The output above shows that [the class imbalance test](https://docs.validmind.ai/tests/data_validation/ClassImbalance.html) did not pass according to the value we set for `min_percent_threshold`.

To address this issue, we'll re-run the test on some processed data. In this case let's apply a very simple rebalancing technique to the dataset:

In [None]:
import pandas as pd

raw_copy_df = raw_df.sample(frac=1)  # Create a copy of the raw dataset

# Create a balanced dataset with the same number of exited and not exited customers
exited_df = raw_copy_df.loc[raw_copy_df["Exited"] == 1]
not_exited_df = raw_copy_df.loc[raw_copy_df["Exited"] == 0].sample(n=exited_df.shape[0])

balanced_raw_df = pd.concat([exited_df, not_exited_df])
balanced_raw_df = balanced_raw_df.sample(frac=1, random_state=42)

With this new balanced dataset, you can re-run the individual test to see if it now passes the class imbalance test requirement.
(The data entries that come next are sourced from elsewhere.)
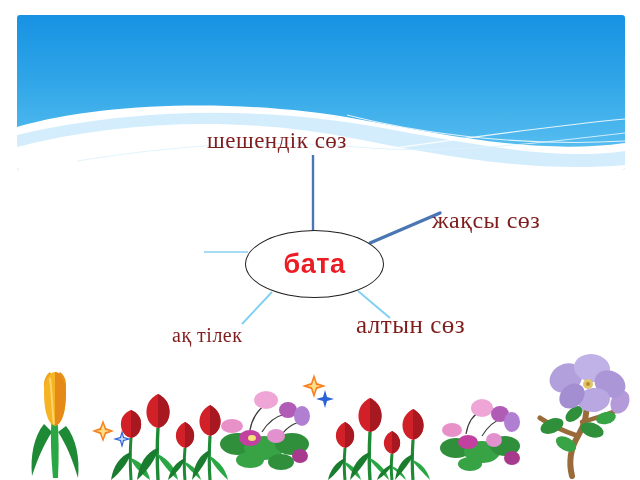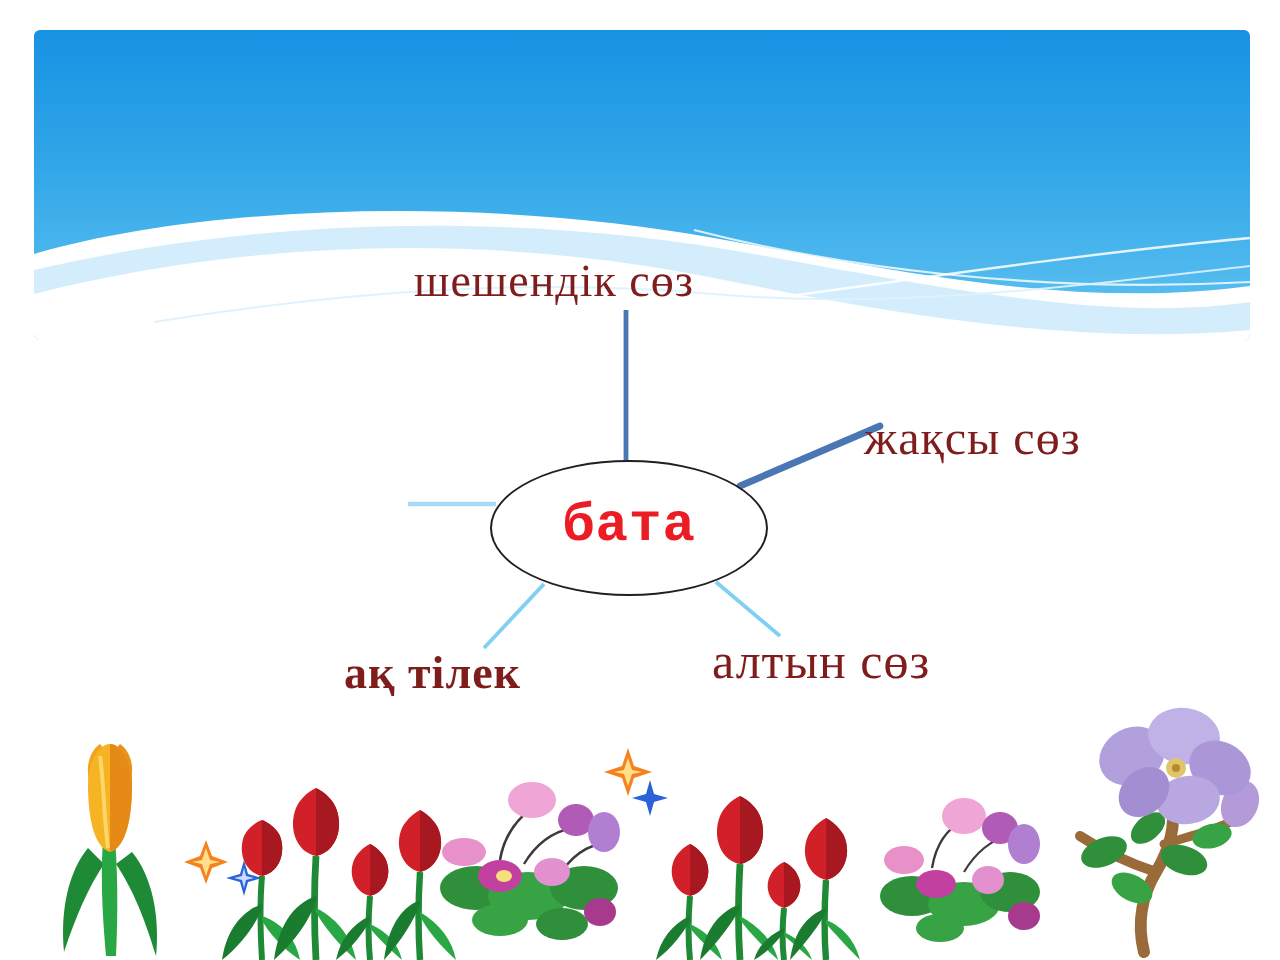--- a/index.html
+++ b/index.html
@@ -69,7 +69,7 @@
     color: #ec1c24;
     font-weight: bold;
     font-size: 27px;
-    font-family: Liberation Mono, monospace;
+    font-family: Liberation Sans, sans-serif;
     letter-spacing: .5px;
   }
As this is technically a different dataset, **remember to first initialize a new ValidMind `Dataset` object** to pass in as input as required by `run_test()`:

In [None]:
# Register new data and now 'balanced_raw_dataset' is the new dataset object of interest
vm_balanced_raw_dataset = vm.init_dataset(
    dataset=balanced_raw_df,
    input_id="balanced_raw_dataset",
    target_column="Exited",
)

In [None]:
# Pass the initialized `balanced_raw_dataset` as input into the test run
result = vm.tests.run_test(
    test_id="validmind.data_validation.ClassImbalance",
    inputs={"dataset": vm_balanced_raw_dataset},
    params={"min_percent_threshold": 30},
)